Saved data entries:
____________

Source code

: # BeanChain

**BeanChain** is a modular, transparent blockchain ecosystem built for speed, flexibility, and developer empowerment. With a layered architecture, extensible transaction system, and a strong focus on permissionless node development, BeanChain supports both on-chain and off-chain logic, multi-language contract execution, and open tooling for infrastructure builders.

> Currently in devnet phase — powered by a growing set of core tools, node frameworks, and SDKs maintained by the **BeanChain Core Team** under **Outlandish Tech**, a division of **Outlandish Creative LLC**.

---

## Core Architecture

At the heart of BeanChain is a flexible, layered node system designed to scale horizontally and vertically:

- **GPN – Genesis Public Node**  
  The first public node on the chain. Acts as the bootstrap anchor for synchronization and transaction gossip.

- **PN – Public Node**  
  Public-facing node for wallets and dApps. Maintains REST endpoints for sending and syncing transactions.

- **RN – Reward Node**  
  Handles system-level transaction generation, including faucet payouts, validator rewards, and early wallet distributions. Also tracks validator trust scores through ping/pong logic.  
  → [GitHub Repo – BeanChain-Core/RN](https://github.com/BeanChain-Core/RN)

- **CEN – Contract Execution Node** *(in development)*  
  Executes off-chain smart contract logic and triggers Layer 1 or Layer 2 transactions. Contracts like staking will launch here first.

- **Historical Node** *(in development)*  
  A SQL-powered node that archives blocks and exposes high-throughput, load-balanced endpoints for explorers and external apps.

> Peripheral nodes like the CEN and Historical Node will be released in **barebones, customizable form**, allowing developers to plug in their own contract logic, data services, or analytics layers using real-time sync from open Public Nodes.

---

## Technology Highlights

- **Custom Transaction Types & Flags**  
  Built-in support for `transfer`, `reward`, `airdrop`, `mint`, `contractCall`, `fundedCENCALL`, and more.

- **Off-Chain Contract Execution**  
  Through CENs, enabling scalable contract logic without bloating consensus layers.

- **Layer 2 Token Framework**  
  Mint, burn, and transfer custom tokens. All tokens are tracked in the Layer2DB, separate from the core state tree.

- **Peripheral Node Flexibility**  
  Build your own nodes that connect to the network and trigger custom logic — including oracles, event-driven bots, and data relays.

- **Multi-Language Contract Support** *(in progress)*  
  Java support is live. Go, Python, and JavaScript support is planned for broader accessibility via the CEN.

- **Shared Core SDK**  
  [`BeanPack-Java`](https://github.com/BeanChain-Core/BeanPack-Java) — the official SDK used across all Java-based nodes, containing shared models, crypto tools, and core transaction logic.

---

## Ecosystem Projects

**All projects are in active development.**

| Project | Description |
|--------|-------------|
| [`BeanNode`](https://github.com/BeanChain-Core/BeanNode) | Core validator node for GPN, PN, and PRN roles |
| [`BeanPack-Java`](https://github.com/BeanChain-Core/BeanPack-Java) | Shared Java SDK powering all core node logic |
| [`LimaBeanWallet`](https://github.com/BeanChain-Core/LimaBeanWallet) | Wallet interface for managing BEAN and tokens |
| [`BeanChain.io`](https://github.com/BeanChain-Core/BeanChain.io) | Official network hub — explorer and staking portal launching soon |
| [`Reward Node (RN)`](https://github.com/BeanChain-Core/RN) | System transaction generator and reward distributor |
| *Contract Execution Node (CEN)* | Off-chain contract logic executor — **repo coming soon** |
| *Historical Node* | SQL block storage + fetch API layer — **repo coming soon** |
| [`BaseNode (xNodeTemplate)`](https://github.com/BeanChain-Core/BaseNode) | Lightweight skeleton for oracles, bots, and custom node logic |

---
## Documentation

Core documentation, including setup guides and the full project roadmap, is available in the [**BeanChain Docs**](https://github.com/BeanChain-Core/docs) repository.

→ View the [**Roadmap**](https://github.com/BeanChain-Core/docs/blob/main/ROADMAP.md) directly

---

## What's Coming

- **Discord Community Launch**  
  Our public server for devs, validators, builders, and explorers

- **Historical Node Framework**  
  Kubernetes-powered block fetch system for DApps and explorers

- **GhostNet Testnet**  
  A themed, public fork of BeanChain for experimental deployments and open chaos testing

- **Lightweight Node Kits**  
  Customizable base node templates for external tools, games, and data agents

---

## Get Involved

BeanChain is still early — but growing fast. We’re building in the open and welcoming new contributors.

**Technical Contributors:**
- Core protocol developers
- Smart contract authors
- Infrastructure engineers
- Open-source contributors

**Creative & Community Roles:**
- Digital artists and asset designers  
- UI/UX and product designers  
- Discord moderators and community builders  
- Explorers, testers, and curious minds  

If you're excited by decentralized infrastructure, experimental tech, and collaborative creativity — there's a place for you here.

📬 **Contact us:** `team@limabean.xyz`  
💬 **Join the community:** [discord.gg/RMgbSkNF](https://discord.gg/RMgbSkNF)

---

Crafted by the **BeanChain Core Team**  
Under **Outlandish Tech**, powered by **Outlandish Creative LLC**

____________

Reproduce word for word the lines of the records above, beginning at the first and ending with the line where "- **CEN – Contract" appears, and nothing past it.

» RESPONSE BOX:
Source code

: # BeanChain

**BeanChain** is a modular, transparent blockchain ecosystem built for speed, flexibility, and developer empowerment. With a layered architecture, extensible transaction system, and a strong focus on permissionless node development, BeanChain supports both on-chain and off-chain logic, multi-language contract execution, and open tooling for infrastructure builders.

> Currently in devnet phase — powered by a growing set of core tools, node frameworks, and SDKs maintained by the **BeanChain Core Team** under **Outlandish Tech**, a division of **Outlandish Creative LLC**.

---

## Core Architecture

At the heart of BeanChain is a flexible, layered node system designed to scale horizontally and vertically:

- **GPN – Genesis Public Node**  
  The first public node on the chain. Acts as the bootstrap anchor for synchronization and transaction gossip.

- **PN – Public Node**  
  Public-facing node for wallets and dApps. Maintains REST endpoints for sending and syncing transactions.

- **RN – Reward Node**  
  Handles system-level transaction generation, including faucet payouts, validator rewards, and early wallet distributions. Also tracks validator trust scores through ping/pong logic.  
  → [GitHub Repo – BeanChain-Core/RN](https://github.com/BeanChain-Core/RN)

- **CEN – Contract Execution Node** *(in development)*  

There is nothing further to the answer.